There is no mention of the Easter Bunny in the Bible. The tradition was likely imported to America by German immigrants in the 1700s.
Easter is the celebration of the resurrection of Jesus after the third day of his crucifixion. For many children, the holiday is associated with a visit from the Easter bunny. However, the Bible is silent on this creature’s relevance to the celebration.
The exact origins of the mythical Easter bunny are not clear. One theory is that the fabled folk symbol stems from pagan cultures, especially the festival of Eostre: a goddess of fertility whose animal symbol was a bunny. Rabbits (famous for their prolific breeding) and eggs are traditionally considered to be symbols of fertility and new life.

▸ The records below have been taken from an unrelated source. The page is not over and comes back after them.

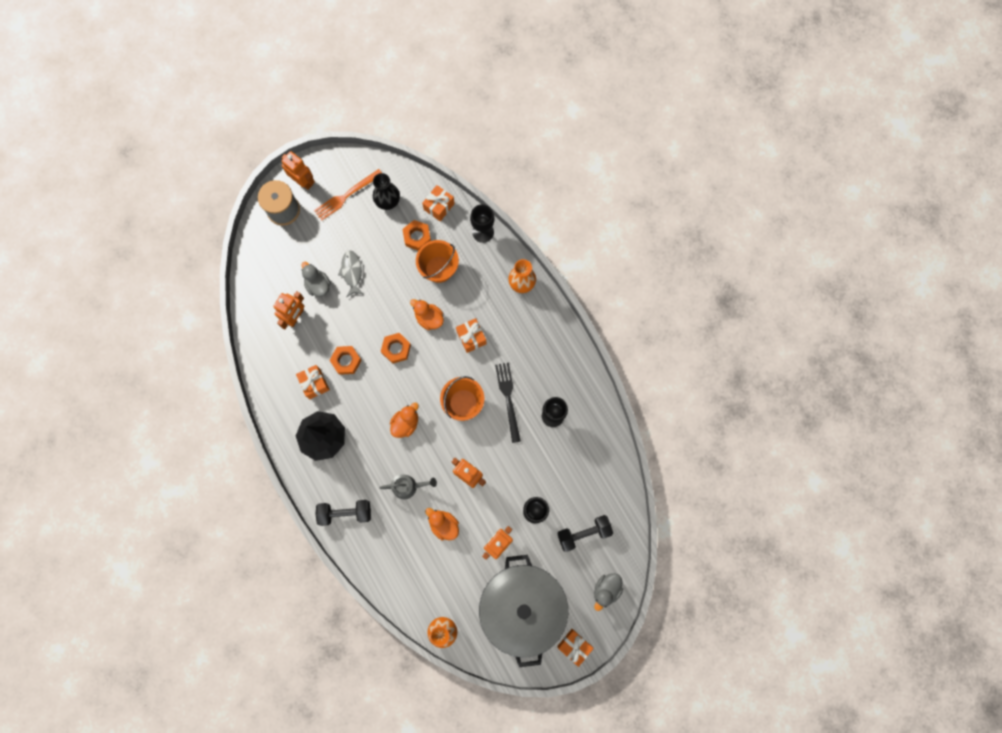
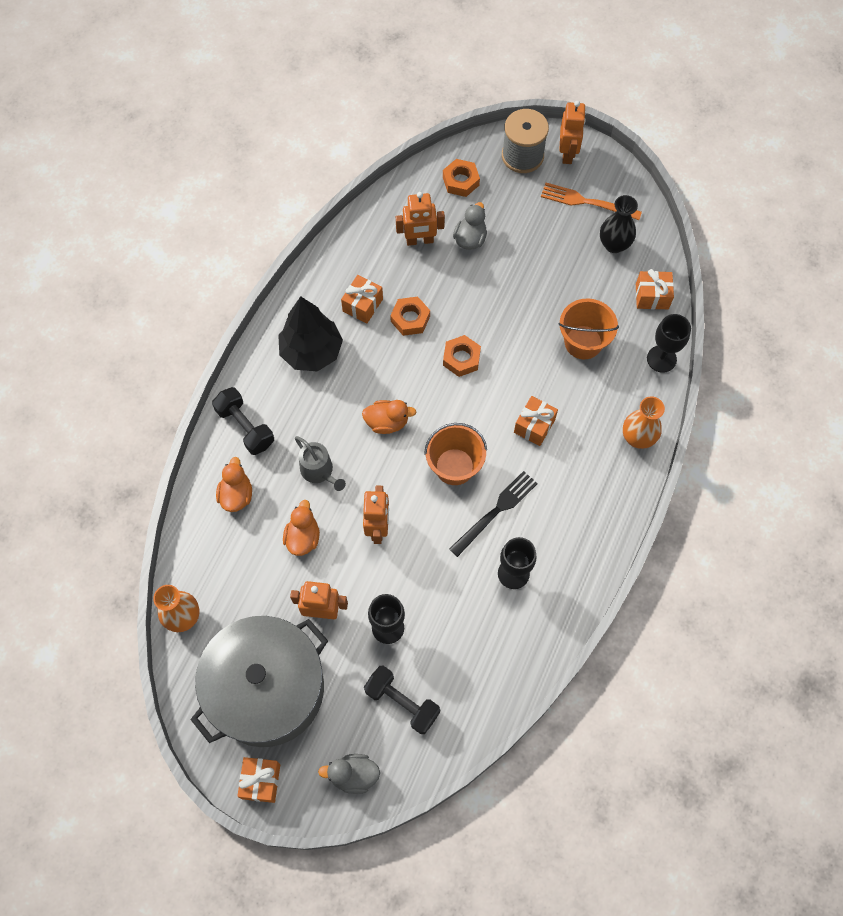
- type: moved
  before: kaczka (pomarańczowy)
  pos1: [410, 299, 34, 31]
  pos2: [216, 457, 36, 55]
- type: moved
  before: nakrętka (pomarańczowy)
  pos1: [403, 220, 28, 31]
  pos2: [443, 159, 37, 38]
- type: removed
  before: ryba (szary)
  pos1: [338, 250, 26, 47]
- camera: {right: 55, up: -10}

According to History.com, the tradition of the Easter bunny was imported to America in the 1700s via German immigrants who settled in Pennsylvania. The German immigrants are said to have transported their tradition of an egg-laying hare called “Osterhase” or “Oschter Haws.” This creature could lay its colored eggs in nests made by young children.

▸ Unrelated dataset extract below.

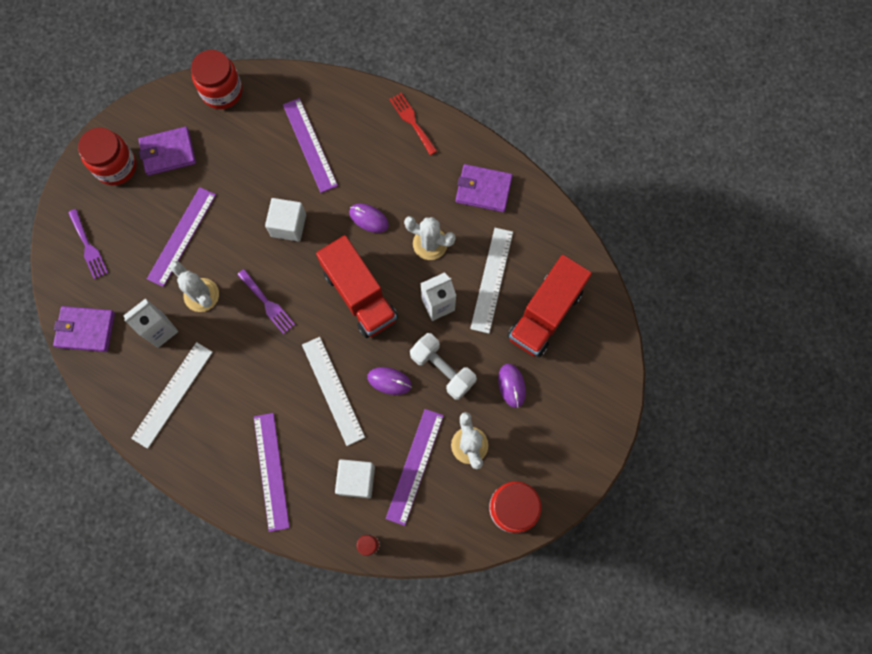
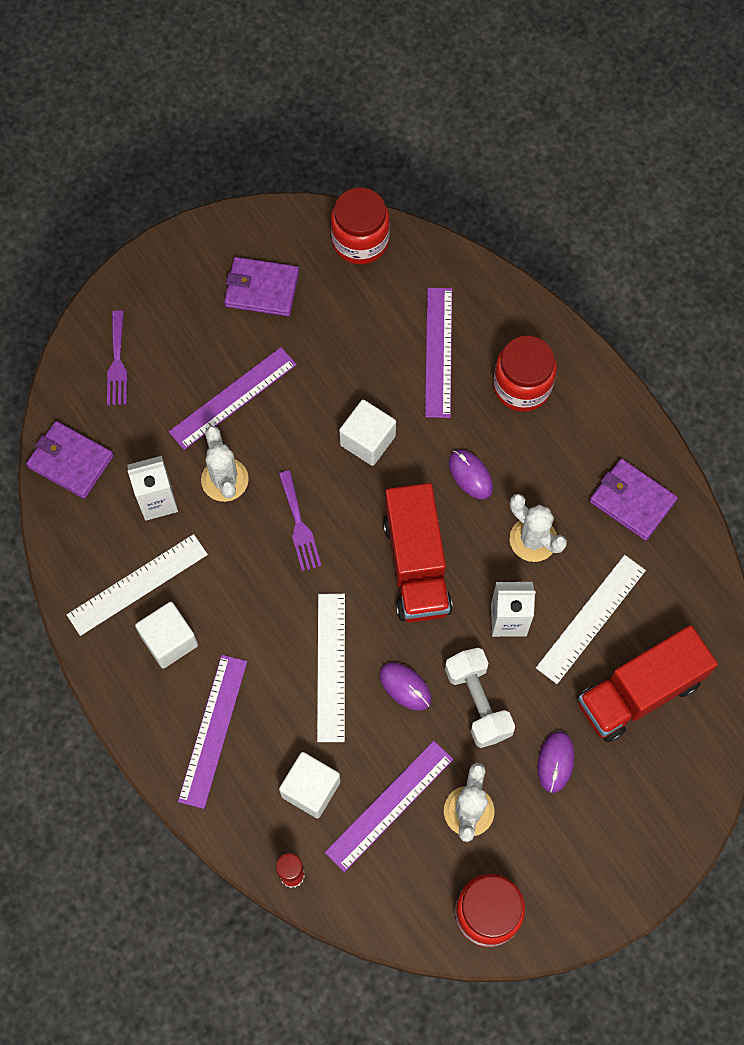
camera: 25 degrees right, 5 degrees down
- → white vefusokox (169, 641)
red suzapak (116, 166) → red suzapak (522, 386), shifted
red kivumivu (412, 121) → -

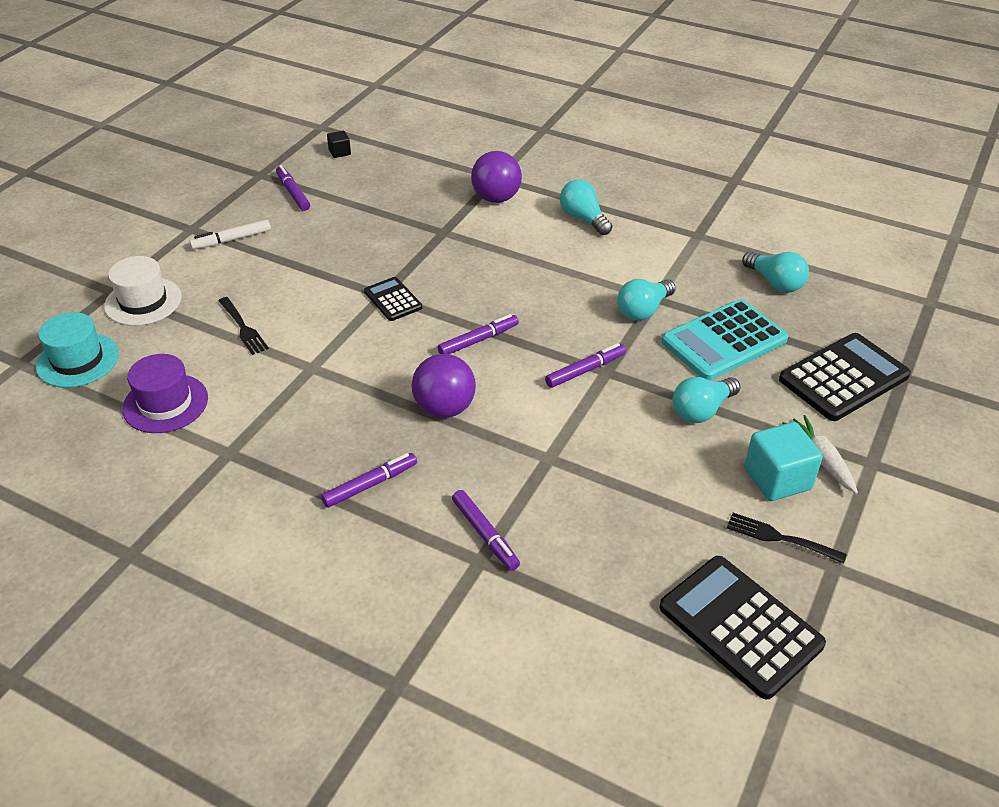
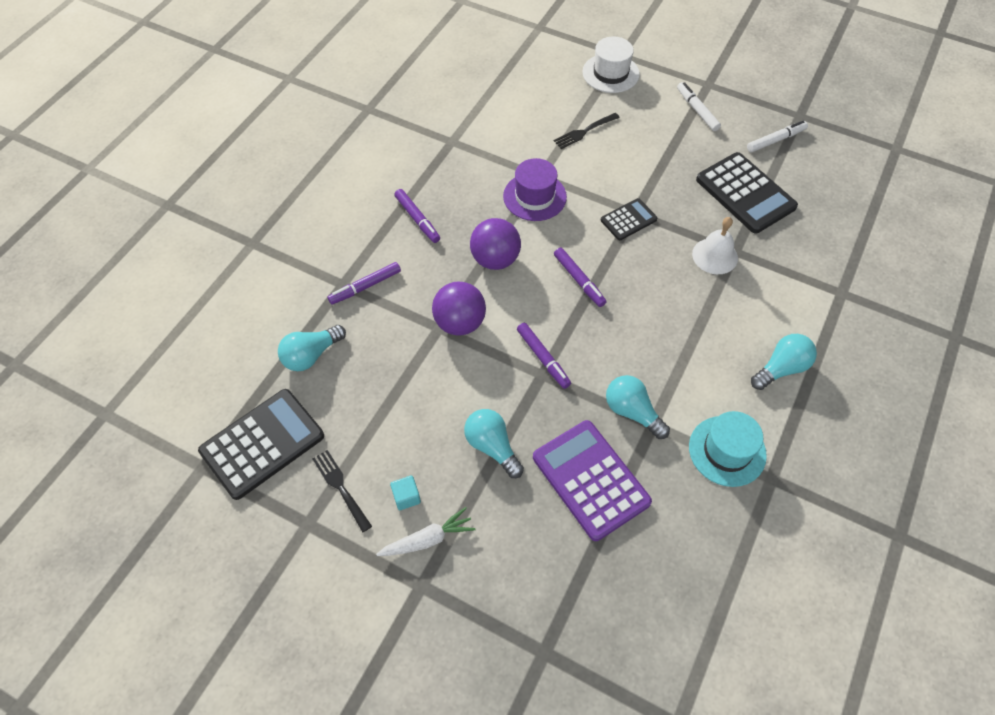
camera: 90 degrees right, 15 degrees up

Eventually, the custom spread across the country and the fabled bunny’s Easter morning deliveries replaced nests with decorated baskets and were expanded from distributing colored eggs to also include chocolate, candy, and other gifts. Furthermore, children often left out carrots for the bunny in case he got hungry from all the hopping.
It is clear that the Bible makes no mention of the Easter Bunny. Instead, it is a folk symbol created by humans themselves.